Parallel Tool Calling
In the Intermediate course, we learned how Claude can pause a conversation, ask your Node.js server to run a tool, and wait for the result.
But what if a user asks: "What is the weather in London, Paris, and Tokyo?"
If Claude has to ask for London, wait for the result, then ask for Paris, wait for the result, and then ask for Tokyo, the user will be waiting 15 seconds for an answer.
To solve this, Anthropic introduced Parallel Tool Calling.
How it Works
When you provide tools to Claude, it is smart enough to realize when it can run multiple tools simultaneously.
If the user asks for the weather in three cities, Claude will return an array containing three tool_use blocks in a single API response!
// The API Response from Claude
[
{
"type": "tool_use",
"id": "toolu_01A",
"name": "get_weather",
"input": { "city": "London" }
},
{
"type": "tool_use",
"id": "toolu_02B",
"name": "get_weather",
"input": { "city": "Paris" }
},
{
"type": "tool_use",
"id": "toolu_03C",
"name": "get_weather",
"input": { "city": "Tokyo" }
}
]
Executing in Parallel
When your Node.js server intercepts this response, you shouldn't process them one by one. You should use Promise.all() to fire off all three external API requests at the exact same time.

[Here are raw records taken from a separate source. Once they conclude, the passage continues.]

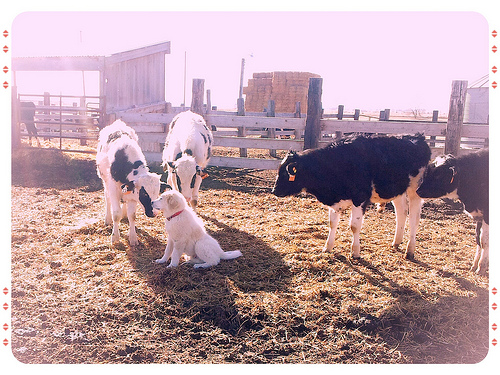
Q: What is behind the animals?
A: A fence.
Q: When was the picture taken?
A: Daytime.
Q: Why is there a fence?
A: To control the animals.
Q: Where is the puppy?
A: Near the goats.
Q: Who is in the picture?
A: Nobody.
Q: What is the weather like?
A: Sunny.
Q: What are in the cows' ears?
A: Tags.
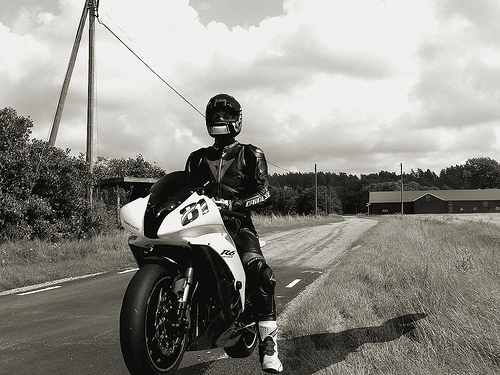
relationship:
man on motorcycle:
[186, 92, 268, 193] [119, 170, 263, 373]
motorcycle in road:
[119, 170, 263, 373] [272, 226, 342, 285]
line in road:
[26, 273, 75, 305] [272, 226, 342, 285]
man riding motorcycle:
[186, 92, 268, 193] [119, 170, 263, 373]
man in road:
[186, 92, 268, 193] [272, 226, 342, 285]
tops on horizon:
[12, 109, 480, 180] [5, 82, 484, 167]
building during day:
[372, 175, 482, 218] [14, 4, 484, 189]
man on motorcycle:
[186, 92, 268, 193] [119, 176, 268, 371]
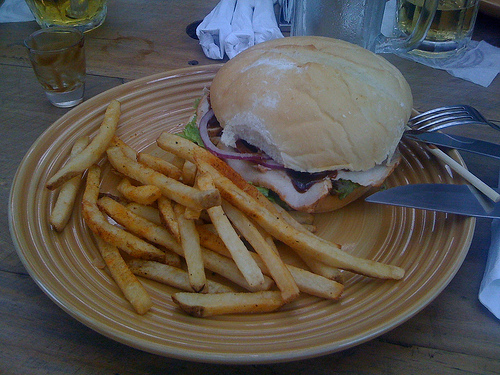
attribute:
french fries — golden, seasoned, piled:
[45, 99, 405, 315]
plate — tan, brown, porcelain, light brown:
[8, 64, 476, 364]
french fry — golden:
[47, 100, 121, 191]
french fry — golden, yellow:
[49, 136, 89, 231]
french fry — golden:
[172, 289, 286, 317]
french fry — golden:
[191, 154, 404, 282]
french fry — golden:
[106, 146, 222, 210]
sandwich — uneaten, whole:
[175, 35, 414, 214]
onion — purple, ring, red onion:
[200, 108, 285, 170]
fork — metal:
[407, 105, 499, 133]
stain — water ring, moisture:
[99, 35, 162, 63]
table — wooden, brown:
[1, 1, 500, 374]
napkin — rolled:
[195, 0, 237, 61]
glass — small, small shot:
[25, 26, 86, 110]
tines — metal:
[408, 104, 474, 132]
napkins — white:
[0, 0, 499, 320]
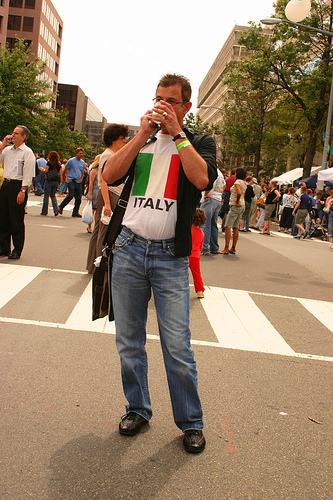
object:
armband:
[176, 139, 193, 152]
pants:
[188, 256, 205, 293]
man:
[101, 70, 220, 457]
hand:
[151, 99, 179, 136]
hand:
[140, 108, 159, 135]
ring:
[162, 112, 168, 118]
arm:
[20, 146, 35, 193]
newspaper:
[17, 159, 25, 176]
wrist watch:
[171, 131, 186, 142]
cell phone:
[7, 136, 13, 141]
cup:
[152, 100, 165, 125]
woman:
[219, 167, 248, 255]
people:
[291, 185, 310, 240]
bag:
[91, 151, 140, 325]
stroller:
[304, 188, 316, 233]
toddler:
[188, 207, 207, 299]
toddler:
[147, 118, 208, 227]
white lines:
[295, 353, 333, 363]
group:
[0, 70, 332, 456]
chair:
[306, 206, 330, 243]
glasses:
[152, 95, 184, 107]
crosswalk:
[0, 262, 333, 362]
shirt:
[120, 128, 186, 243]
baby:
[315, 217, 325, 235]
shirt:
[188, 226, 204, 259]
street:
[0, 191, 332, 500]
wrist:
[170, 126, 187, 143]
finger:
[151, 107, 169, 118]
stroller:
[320, 185, 333, 241]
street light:
[258, 15, 333, 167]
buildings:
[195, 20, 277, 181]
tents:
[317, 165, 333, 181]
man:
[0, 123, 36, 261]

// 1. Map over the tool_use blocks to create an array of Promises
const promises = response.content.map(async (block) => {
if (block.type === 'tool_use' && block.name === 'get_weather') {
// Call your local function
const data = await myWeatherFunction(block.input.city);
// Format the result exactly how Claude expects it
return {
type: 'tool_result',
tool_use_id: block.id,
content: JSON.stringify(data)
};
}
});
// 2. Execute all of them simultaneously!
const toolResults = await Promise.all(promises);
Sending the Results Back
Just like in the standard tool loop, you must append Claude's tool_use requests to the chatHistory, and then append your tool_result array.
chatHistory.push({
role: 'user',
content: toolResults // This array now contains all 3 results!
});
When you send this updated history back to Claude, it reads all three results instantly and generates the final answer: "It is raining in London, sunny in Paris, and cloudy in Tokyo."
Parallel tool calling drastically reduces latency in Agentic applications, making them feel snappy and responsive to the end user.